- [PROBLEM DESCRIPTION] Pick up the forum thread about the TapeTech Mudrunner after its last sentence and keep it going.

- [SOURCE PASSAGE]
========

# Anyone Use TapeTech Mudrunner?



## RJ Drywall (Oct 13, 2008)

Looking for opinions on the TapeTech Mudrunner. How well does it work? With the gas charge is it much easier than pushing corners with a corner box? It costs about a $1,000 so I'd like to know if it's worth the investment. Thanks.


----------



## Al Taper (Dec 16, 2007)

I have rented one from ames.. I liked it. Rent it first see if you like it. Works great.


----------



## tanker300 (Oct 19, 2008)

We sell 1 a week to Australia and UK markets. They love them I think if you have never used a Tapetech or equal angle box you would love it, if you are using a corner box now you will have to learn again with a new tool.
http://www.tapetechtools.com/tapetech-mudrunner.html


----------



## plasterworld (Nov 13, 2008)

Hey RJ,

My brothers and I have been using tapetech mudrunners for the last 4 years, we now own 3 of them and have never looked back, they are easy to learn to use and allow great control of corner finishes. I am not sure what finishes are popular in the states but there is a lot of Square Stop/Square Set in the pacific here and it has never been so easy by using the mudrunner. Think of it as an automatic corner flusher box or compound applicator (called syringe, here). Over here they retail for about USD$1,500 but within only a few jobs they pay themselves off and continue to make you more money. There ARE parts in there so they do require servicing and/or repair every year or two but that is easily paid for from the time they save and the excellent finish they give (combined with Columbia angle head).

========

- [EXERCISE DATA]

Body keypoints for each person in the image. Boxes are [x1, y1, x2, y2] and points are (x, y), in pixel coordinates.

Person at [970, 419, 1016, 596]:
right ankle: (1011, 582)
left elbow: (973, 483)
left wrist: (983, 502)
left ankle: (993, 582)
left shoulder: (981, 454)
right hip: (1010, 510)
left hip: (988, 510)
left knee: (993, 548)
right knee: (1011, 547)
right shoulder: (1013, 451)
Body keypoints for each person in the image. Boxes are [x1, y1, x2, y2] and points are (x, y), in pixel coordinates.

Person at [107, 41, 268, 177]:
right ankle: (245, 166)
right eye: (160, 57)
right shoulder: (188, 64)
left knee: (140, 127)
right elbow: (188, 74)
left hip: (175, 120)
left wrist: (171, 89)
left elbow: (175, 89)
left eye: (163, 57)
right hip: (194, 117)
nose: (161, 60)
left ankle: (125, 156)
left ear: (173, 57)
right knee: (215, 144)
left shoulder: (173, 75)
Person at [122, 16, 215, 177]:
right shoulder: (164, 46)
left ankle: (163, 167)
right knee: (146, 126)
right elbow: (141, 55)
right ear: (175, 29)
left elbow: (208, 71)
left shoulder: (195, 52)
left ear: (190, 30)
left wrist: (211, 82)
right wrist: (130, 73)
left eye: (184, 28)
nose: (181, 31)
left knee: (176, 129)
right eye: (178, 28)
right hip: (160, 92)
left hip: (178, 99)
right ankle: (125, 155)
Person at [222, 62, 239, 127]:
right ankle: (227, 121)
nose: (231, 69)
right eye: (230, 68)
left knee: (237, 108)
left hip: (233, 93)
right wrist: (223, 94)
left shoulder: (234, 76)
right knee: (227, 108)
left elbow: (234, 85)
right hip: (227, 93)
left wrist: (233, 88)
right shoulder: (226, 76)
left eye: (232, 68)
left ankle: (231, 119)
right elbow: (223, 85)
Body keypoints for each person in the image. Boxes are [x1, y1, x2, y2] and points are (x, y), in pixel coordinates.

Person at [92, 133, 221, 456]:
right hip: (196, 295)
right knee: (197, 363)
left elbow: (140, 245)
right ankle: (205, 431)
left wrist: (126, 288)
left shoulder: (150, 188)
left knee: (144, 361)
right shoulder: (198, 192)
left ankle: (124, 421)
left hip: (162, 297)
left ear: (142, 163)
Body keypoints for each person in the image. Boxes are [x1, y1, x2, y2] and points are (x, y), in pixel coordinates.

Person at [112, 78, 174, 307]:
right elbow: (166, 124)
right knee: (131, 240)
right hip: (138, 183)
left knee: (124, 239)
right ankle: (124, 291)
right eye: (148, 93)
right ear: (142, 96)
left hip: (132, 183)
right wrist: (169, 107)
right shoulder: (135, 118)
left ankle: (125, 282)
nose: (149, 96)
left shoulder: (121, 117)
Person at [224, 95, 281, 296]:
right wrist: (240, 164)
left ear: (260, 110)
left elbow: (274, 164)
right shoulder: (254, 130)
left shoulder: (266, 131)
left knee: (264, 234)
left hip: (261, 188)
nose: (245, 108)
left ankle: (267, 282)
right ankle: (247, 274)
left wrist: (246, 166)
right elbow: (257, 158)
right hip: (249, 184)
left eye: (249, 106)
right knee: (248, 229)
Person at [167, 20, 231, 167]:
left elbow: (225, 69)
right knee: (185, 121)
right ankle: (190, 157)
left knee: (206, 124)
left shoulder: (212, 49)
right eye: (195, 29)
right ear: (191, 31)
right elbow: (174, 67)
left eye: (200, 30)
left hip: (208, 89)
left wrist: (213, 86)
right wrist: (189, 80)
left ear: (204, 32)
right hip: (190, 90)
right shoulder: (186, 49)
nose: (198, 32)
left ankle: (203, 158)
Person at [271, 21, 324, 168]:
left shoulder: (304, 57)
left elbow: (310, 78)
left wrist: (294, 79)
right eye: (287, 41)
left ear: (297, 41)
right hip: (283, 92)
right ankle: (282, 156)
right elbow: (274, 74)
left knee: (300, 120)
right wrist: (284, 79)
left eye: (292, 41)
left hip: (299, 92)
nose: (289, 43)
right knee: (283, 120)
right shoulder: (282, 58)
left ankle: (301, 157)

========

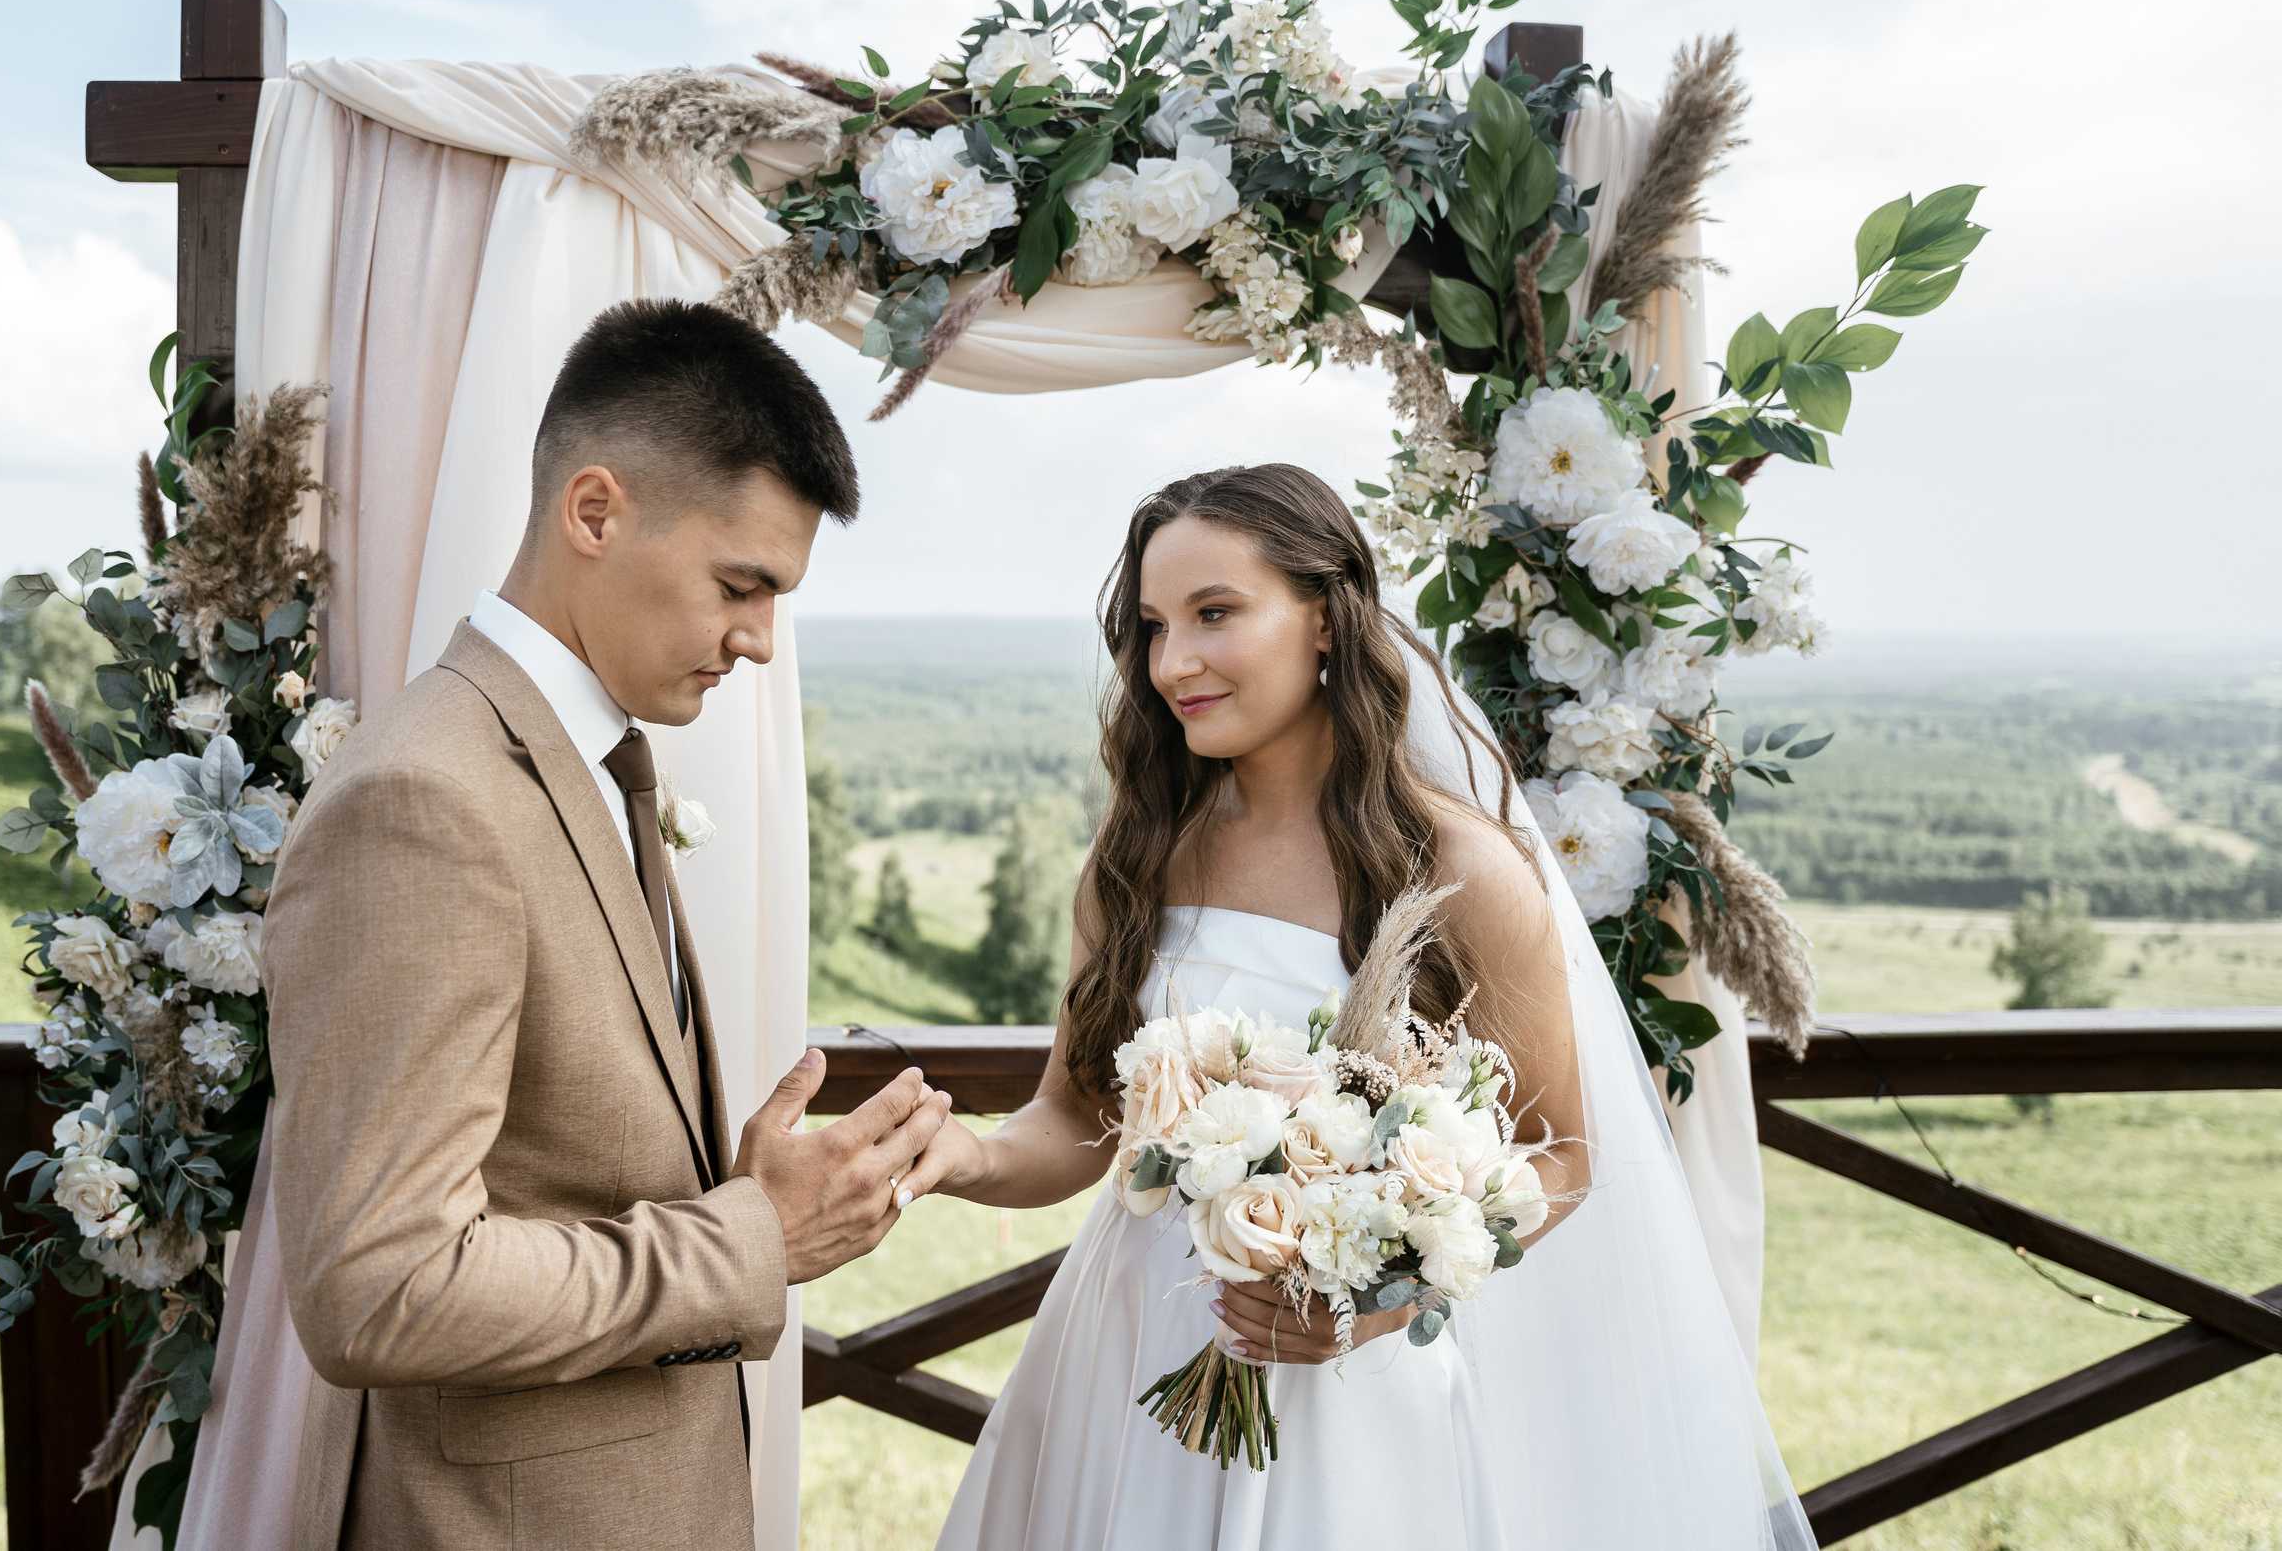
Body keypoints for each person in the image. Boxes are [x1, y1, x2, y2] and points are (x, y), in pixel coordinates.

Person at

========

- [TASK OUTPUT]
Always good to try before you buy though.

Paul


----------



## joepro0000 (Jun 14, 2008)

I used them a couple of times for a job. They work great if you get the mud mix right. But all in all, I only use it one time. First we glaze with a head, then we would you the mud-runner for the second coat. The third would be a skim my hand or touch-up. So


----------



## Drywall1 (Dec 9, 2007)

Great tool for the right finisher. I let my guys use it one time without me being there.....there is a steep learning curve with that tool, we had a mess.


----------



## wilking (Sep 8, 2020)

mudshot from dewalt or mudrunner from tt ?


----------



## cazna (Mar 28, 2010)

It depends on your workload, I didnt like it, Adding mud with a compound tube and mud head then flushing, Using an anglehead directly on a compound tube or a corner box are my methods depending on the job, But for sure if your running a lot of distance would be a good tool, Requires clean up and care, Lube and thin mud.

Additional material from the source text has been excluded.